> [WORK REQUEST]:
Your copy should repeat each record below exactly and contain no images.

Dataset entries:
= Beginning of Section =

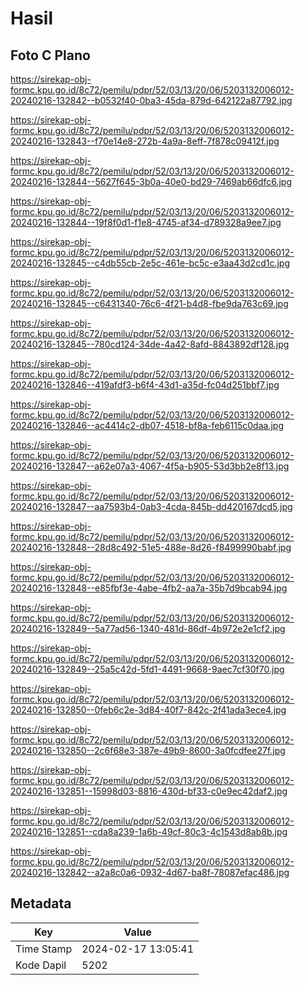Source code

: # Hasil

## Foto C Plano

https://sirekap-obj-formc.kpu.go.id/8c72/pemilu/pdpr/52/03/13/20/06/5203132006012-20240216-132842--b0532f40-0ba3-45da-879d-642122a87792.jpg

https://sirekap-obj-formc.kpu.go.id/8c72/pemilu/pdpr/52/03/13/20/06/5203132006012-20240216-132843--f70e14e8-272b-4a9a-8eff-7f878c09412f.jpg

https://sirekap-obj-formc.kpu.go.id/8c72/pemilu/pdpr/52/03/13/20/06/5203132006012-20240216-132844--5627f645-3b0a-40e0-bd29-7469ab66dfc6.jpg

https://sirekap-obj-formc.kpu.go.id/8c72/pemilu/pdpr/52/03/13/20/06/5203132006012-20240216-132844--19f8f0d1-f1e8-4745-af34-d789328a9ee7.jpg

https://sirekap-obj-formc.kpu.go.id/8c72/pemilu/pdpr/52/03/13/20/06/5203132006012-20240216-132845--c4db55cb-2e5c-461e-bc5c-e3aa43d2cd1c.jpg

https://sirekap-obj-formc.kpu.go.id/8c72/pemilu/pdpr/52/03/13/20/06/5203132006012-20240216-132845--c6431340-76c6-4f21-b4d8-fbe9da763c69.jpg

https://sirekap-obj-formc.kpu.go.id/8c72/pemilu/pdpr/52/03/13/20/06/5203132006012-20240216-132845--780cd124-34de-4a42-8afd-8843892df128.jpg

https://sirekap-obj-formc.kpu.go.id/8c72/pemilu/pdpr/52/03/13/20/06/5203132006012-20240216-132846--419afdf3-b6f4-43d1-a35d-fc04d251bbf7.jpg

https://sirekap-obj-formc.kpu.go.id/8c72/pemilu/pdpr/52/03/13/20/06/5203132006012-20240216-132846--ac4414c2-db07-4518-bf8a-feb6115c0daa.jpg

https://sirekap-obj-formc.kpu.go.id/8c72/pemilu/pdpr/52/03/13/20/06/5203132006012-20240216-132847--a62e07a3-4067-4f5a-b905-53d3bb2e8f13.jpg

https://sirekap-obj-formc.kpu.go.id/8c72/pemilu/pdpr/52/03/13/20/06/5203132006012-20240216-132847--aa7593b4-0ab3-4cda-845b-dd420167dcd5.jpg

https://sirekap-obj-formc.kpu.go.id/8c72/pemilu/pdpr/52/03/13/20/06/5203132006012-20240216-132848--28d8c492-51e5-488e-8d26-f8499990babf.jpg

https://sirekap-obj-formc.kpu.go.id/8c72/pemilu/pdpr/52/03/13/20/06/5203132006012-20240216-132848--e85fbf3e-4abe-4fb2-aa7a-35b7d9bcab94.jpg

https://sirekap-obj-formc.kpu.go.id/8c72/pemilu/pdpr/52/03/13/20/06/5203132006012-20240216-132849--5a77ad56-1340-481d-86df-4b972e2e1cf2.jpg

https://sirekap-obj-formc.kpu.go.id/8c72/pemilu/pdpr/52/03/13/20/06/5203132006012-20240216-132849--25a5c42d-5fd1-4491-9668-9aec7cf30f70.jpg

https://sirekap-obj-formc.kpu.go.id/8c72/pemilu/pdpr/52/03/13/20/06/5203132006012-20240216-132850--0feb6c2e-3d84-40f7-842c-2f41ada3ece4.jpg

https://sirekap-obj-formc.kpu.go.id/8c72/pemilu/pdpr/52/03/13/20/06/5203132006012-20240216-132850--2c6f68e3-387e-49b9-8600-3a0fcdfee27f.jpg

https://sirekap-obj-formc.kpu.go.id/8c72/pemilu/pdpr/52/03/13/20/06/5203132006012-20240216-132851--15998d03-8816-430d-bf33-c0e9ec42daf2.jpg

https://sirekap-obj-formc.kpu.go.id/8c72/pemilu/pdpr/52/03/13/20/06/5203132006012-20240216-132851--cda8a239-1a6b-49cf-80c3-4c1543d8ab8b.jpg

https://sirekap-obj-formc.kpu.go.id/8c72/pemilu/pdpr/52/03/13/20/06/5203132006012-20240216-132842--a2a8c0a6-0932-4d67-ba8f-78087efac486.jpg


## Metadata

| Key        | Value               |
| ---------- | ------------------- |
| Time Stamp | 2024-02-17 13:05:41 |
| Kode Dapil | 5202                |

= End of Section =

> [SOLUTION TO THE EXERCISE]:
Source code

: # Hasil

## Foto C Plano

https://sirekap-obj-formc.kpu.go.id/8c72/pemilu/pdpr/52/03/13/20/06/5203132006012-20240216-132842--b0532f40-0ba3-45da-879d-642122a87792.jpg

https://sirekap-obj-formc.kpu.go.id/8c72/pemilu/pdpr/52/03/13/20/06/5203132006012-20240216-132843--f70e14e8-272b-4a9a-8eff-7f878c09412f.jpg

https://sirekap-obj-formc.kpu.go.id/8c72/pemilu/pdpr/52/03/13/20/06/5203132006012-20240216-132844--5627f645-3b0a-40e0-bd29-7469ab66dfc6.jpg

https://sirekap-obj-formc.kpu.go.id/8c72/pemilu/pdpr/52/03/13/20/06/5203132006012-20240216-132844--19f8f0d1-f1e8-4745-af34-d789328a9ee7.jpg

https://sirekap-obj-formc.kpu.go.id/8c72/pemilu/pdpr/52/03/13/20/06/5203132006012-20240216-132845--c4db55cb-2e5c-461e-bc5c-e3aa43d2cd1c.jpg

https://sirekap-obj-formc.kpu.go.id/8c72/pemilu/pdpr/52/03/13/20/06/5203132006012-20240216-132845--c6431340-76c6-4f21-b4d8-fbe9da763c69.jpg

https://sirekap-obj-formc.kpu.go.id/8c72/pemilu/pdpr/52/03/13/20/06/5203132006012-20240216-132845--780cd124-34de-4a42-8afd-8843892df128.jpg

https://sirekap-obj-formc.kpu.go.id/8c72/pemilu/pdpr/52/03/13/20/06/5203132006012-20240216-132846--419afdf3-b6f4-43d1-a35d-fc04d251bbf7.jpg

https://sirekap-obj-formc.kpu.go.id/8c72/pemilu/pdpr/52/03/13/20/06/5203132006012-20240216-132846--ac4414c2-db07-4518-bf8a-feb6115c0daa.jpg

https://sirekap-obj-formc.kpu.go.id/8c72/pemilu/pdpr/52/03/13/20/06/5203132006012-20240216-132847--a62e07a3-4067-4f5a-b905-53d3bb2e8f13.jpg

https://sirekap-obj-formc.kpu.go.id/8c72/pemilu/pdpr/52/03/13/20/06/5203132006012-20240216-132847--aa7593b4-0ab3-4cda-845b-dd420167dcd5.jpg

https://sirekap-obj-formc.kpu.go.id/8c72/pemilu/pdpr/52/03/13/20/06/5203132006012-20240216-132848--28d8c492-51e5-488e-8d26-f8499990babf.jpg

https://sirekap-obj-formc.kpu.go.id/8c72/pemilu/pdpr/52/03/13/20/06/5203132006012-20240216-132848--e85fbf3e-4abe-4fb2-aa7a-35b7d9bcab94.jpg

https://sirekap-obj-formc.kpu.go.id/8c72/pemilu/pdpr/52/03/13/20/06/5203132006012-20240216-132849--5a77ad56-1340-481d-86df-4b972e2e1cf2.jpg

https://sirekap-obj-formc.kpu.go.id/8c72/pemilu/pdpr/52/03/13/20/06/5203132006012-20240216-132849--25a5c42d-5fd1-4491-9668-9aec7cf30f70.jpg

https://sirekap-obj-formc.kpu.go.id/8c72/pemilu/pdpr/52/03/13/20/06/5203132006012-20240216-132850--0feb6c2e-3d84-40f7-842c-2f41ada3ece4.jpg

https://sirekap-obj-formc.kpu.go.id/8c72/pemilu/pdpr/52/03/13/20/06/5203132006012-20240216-132850--2c6f68e3-387e-49b9-8600-3a0fcdfee27f.jpg

https://sirekap-obj-formc.kpu.go.id/8c72/pemilu/pdpr/52/03/13/20/06/5203132006012-20240216-132851--15998d03-8816-430d-bf33-c0e9ec42daf2.jpg

https://sirekap-obj-formc.kpu.go.id/8c72/pemilu/pdpr/52/03/13/20/06/5203132006012-20240216-132851--cda8a239-1a6b-49cf-80c3-4c1543d8ab8b.jpg

https://sirekap-obj-formc.kpu.go.id/8c72/pemilu/pdpr/52/03/13/20/06/5203132006012-20240216-132842--a2a8c0a6-0932-4d67-ba8f-78087efac486.jpg


## Metadata

| Key        | Value               |
| ---------- | ------------------- |
| Time Stamp | 2024-02-17 13:05:41 |
| Kode Dapil | 5202                |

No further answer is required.